## Work instructions
After locating the line with "SKS metaplast Scheffer-Klute", set down that line and all the lines that follow it, unchanged, to the end of the records; omit the pictures.

## Information given
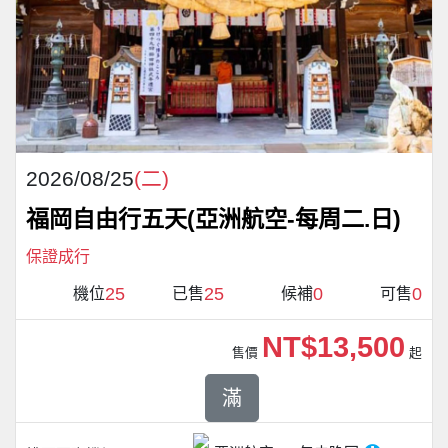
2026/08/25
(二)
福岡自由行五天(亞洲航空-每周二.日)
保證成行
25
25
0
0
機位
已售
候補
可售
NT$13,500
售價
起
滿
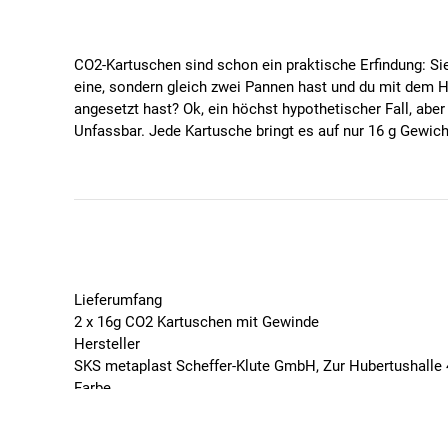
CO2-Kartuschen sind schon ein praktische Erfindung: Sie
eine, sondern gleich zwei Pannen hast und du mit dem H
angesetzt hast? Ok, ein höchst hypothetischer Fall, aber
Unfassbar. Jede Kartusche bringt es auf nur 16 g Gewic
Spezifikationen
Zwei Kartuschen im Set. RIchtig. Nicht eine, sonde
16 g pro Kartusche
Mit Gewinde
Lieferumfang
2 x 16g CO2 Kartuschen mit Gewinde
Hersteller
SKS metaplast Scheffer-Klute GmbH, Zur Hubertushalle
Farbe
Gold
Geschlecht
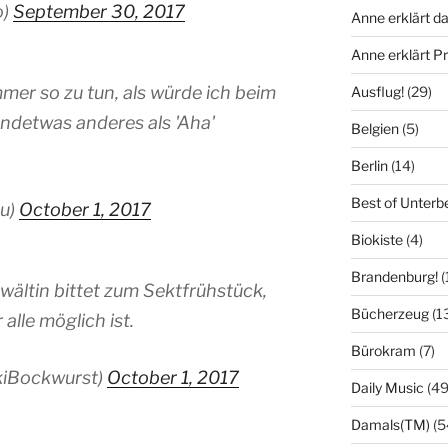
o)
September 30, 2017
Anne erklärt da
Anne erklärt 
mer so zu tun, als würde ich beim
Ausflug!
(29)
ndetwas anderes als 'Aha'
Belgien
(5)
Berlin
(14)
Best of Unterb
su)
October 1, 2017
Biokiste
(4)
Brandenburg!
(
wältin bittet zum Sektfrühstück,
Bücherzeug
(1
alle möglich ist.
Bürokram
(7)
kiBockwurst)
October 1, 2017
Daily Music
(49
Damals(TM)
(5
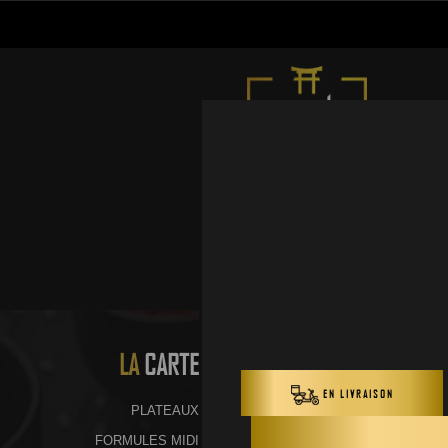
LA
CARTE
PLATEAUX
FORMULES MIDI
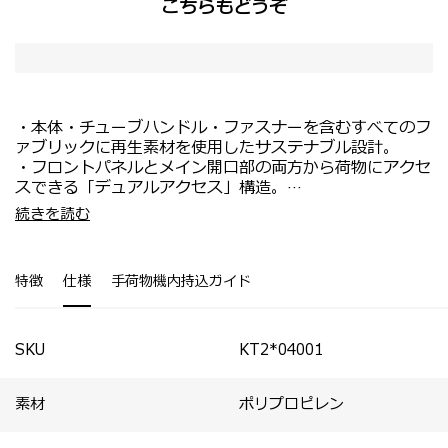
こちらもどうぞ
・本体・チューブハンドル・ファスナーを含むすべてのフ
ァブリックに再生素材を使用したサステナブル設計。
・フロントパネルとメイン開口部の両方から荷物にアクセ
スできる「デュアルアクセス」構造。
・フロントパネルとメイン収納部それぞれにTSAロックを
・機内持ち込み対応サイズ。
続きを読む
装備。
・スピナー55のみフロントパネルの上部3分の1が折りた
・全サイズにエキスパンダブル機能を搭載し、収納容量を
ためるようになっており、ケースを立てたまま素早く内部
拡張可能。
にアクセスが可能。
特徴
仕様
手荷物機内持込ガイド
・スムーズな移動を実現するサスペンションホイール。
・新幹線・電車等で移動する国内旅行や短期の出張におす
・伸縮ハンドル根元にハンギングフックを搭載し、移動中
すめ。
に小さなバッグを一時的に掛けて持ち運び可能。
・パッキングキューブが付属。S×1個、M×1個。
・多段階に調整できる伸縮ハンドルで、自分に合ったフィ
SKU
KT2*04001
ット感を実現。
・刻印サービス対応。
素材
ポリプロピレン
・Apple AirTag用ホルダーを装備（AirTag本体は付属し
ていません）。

## Your response
SKS metaplast Scheffer-Klute GmbH, Zur Hubertushalle
Farbe
Gold
Geschlecht
o)
September 30, 2017
Anne erklärt da
Anne erklärt 
mer so zu tun, als würde ich beim
Ausflug!
(29)
ndetwas anderes als 'Aha'
Belgien
(5)
Berlin
(14)
Best of Unterb
su)
October 1, 2017
Biokiste
(4)
Brandenburg!
(
wältin bittet zum Sektfrühstück,
Bücherzeug
(1
alle möglich ist.
Bürokram
(7)
kiBockwurst)
October 1, 2017
Daily Music
(49
Damals(TM)
(5
LA
CARTE
PLATEAUX
FORMULES MIDI
こちらもどうぞ
・本体・チューブハンドル・ファスナーを含むすべてのフ
ァブリックに再生素材を使用したサステナブル設計。
・フロントパネルとメイン開口部の両方から荷物にアクセ
スできる「デュアルアクセス」構造。
・フロントパネルとメイン収納部それぞれにTSAロックを
・機内持ち込み対応サイズ。
続きを読む
装備。
・スピナー55のみフロントパネルの上部3分の1が折りた
・全サイズにエキスパンダブル機能を搭載し、収納容量を
ためるようになっており、ケースを立てたまま素早く内部
拡張可能。
にアクセスが可能。
特徴
仕様
手荷物機内持込ガイド
・スムーズな移動を実現するサスペンションホイール。
・新幹線・電車等で移動する国内旅行や短期の出張におす
・伸縮ハンドル根元にハンギングフックを搭載し、移動中
すめ。
に小さなバッグを一時的に掛けて持ち運び可能。
・パッキングキューブが付属。S×1個、M×1個。
・多段階に調整できる伸縮ハンドルで、自分に合ったフィ
SKU
KT2*04001
ット感を実現。
・刻印サービス対応。
素材
ポリプロピレン
・Apple AirTag用ホルダーを装備（AirTag本体は付属し
ていません）。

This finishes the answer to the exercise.